Het bestemmingsplan bestaat uit een verbeelding, regels en deze toelichting. De toelichting is opgebouwd uit 6 hoofdstukken. Na dit inleidende hoofdstuk wordt in hoofdstuk 2 de huidige situatie en het planvoornemen beschreven. In hoofdstuk 3 wordt het plan getoetst aan het beleidskader, waarna in hoofdstuk 4 de uitvoerbaarheid van het plan wordt aangetoond aan de hand van relevante milieu- en omgevingsaspecten en de economische uitvoerbaarheid. In hoofdstuk 5 volgt de wijze van bestemmen, waarin uiteen wordt gezet hoe het plan juridisch is vertaald naar de verbeelding en de regels. Tenslotte komen in hoofdstuk 6 de resultaten van de procedure aan de orde.

Hoofdstuk 2 Het plan

2.1 Huidige situatie

Het plangebied is gelegen aan de Oude Bochtolsebaan 2 te Woold in het buitengebied van de gemeente Winterswijk. Op het perceel is een woonboerderij uit 1912 met een aantal voormalige agrarische bedrijfsgebouwen aanwezig. Voor het overige is het perceel ingericht als tuin.

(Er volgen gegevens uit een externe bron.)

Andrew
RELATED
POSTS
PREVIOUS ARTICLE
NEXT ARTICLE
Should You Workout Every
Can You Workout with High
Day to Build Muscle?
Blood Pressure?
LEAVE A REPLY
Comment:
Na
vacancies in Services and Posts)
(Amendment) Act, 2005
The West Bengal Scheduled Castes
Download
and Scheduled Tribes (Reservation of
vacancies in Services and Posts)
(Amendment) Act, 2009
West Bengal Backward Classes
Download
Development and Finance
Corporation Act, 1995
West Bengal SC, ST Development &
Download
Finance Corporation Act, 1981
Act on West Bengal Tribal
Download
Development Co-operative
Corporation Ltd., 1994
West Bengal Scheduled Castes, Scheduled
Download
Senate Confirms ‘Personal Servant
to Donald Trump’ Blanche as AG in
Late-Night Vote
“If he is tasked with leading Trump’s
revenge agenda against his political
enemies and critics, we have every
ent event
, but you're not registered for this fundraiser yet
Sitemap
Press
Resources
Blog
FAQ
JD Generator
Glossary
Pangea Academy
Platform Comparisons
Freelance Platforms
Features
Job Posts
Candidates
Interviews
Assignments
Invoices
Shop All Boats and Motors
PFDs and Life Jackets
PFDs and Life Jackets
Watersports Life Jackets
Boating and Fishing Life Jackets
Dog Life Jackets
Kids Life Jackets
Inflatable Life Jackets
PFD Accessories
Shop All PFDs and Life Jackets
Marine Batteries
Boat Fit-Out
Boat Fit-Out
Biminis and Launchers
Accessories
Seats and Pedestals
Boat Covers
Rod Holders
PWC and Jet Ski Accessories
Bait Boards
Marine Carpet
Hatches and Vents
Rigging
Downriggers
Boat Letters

De omgeving rond het woonperceel bestaat voornamelijk uit landbouw- en natuurgronden met verspreid liggende woonpercelen en agrarische bedrijven. Het plangebied wordt begrensd door landbouwgrond aan de noordzijde, bosgebied aan de oostzijde, natuurweide aan de zuidzijde en de Limbeek met houtwal aan de westzijde. De ontsluiting van het perceel vindt plaats via een halfverharde weg vanaf de Oude Bocholtsebaan.

Zoals beschreven is er in het plangebied een bestaande boerderijwoning met bijgebouwen aanwezig. De boerderijwoning is in 1912 gebouwd. Sinds de bouw van de boerderij in 1912 zijn er verschillende bijgebouwen bij gekomen en soms ook weer weggehaald. Op dit moment staan er aan de westzijde, op gepaste afstand, schuin achter de boerderijwoning een gerestaureerde schuur (fietsenschuur/zitje), kapschuur, stal en een typisch Achterhoeks, laag, zwart schuurtje. In totaal is er 230 m2 aan bijgebouwen aanwezig.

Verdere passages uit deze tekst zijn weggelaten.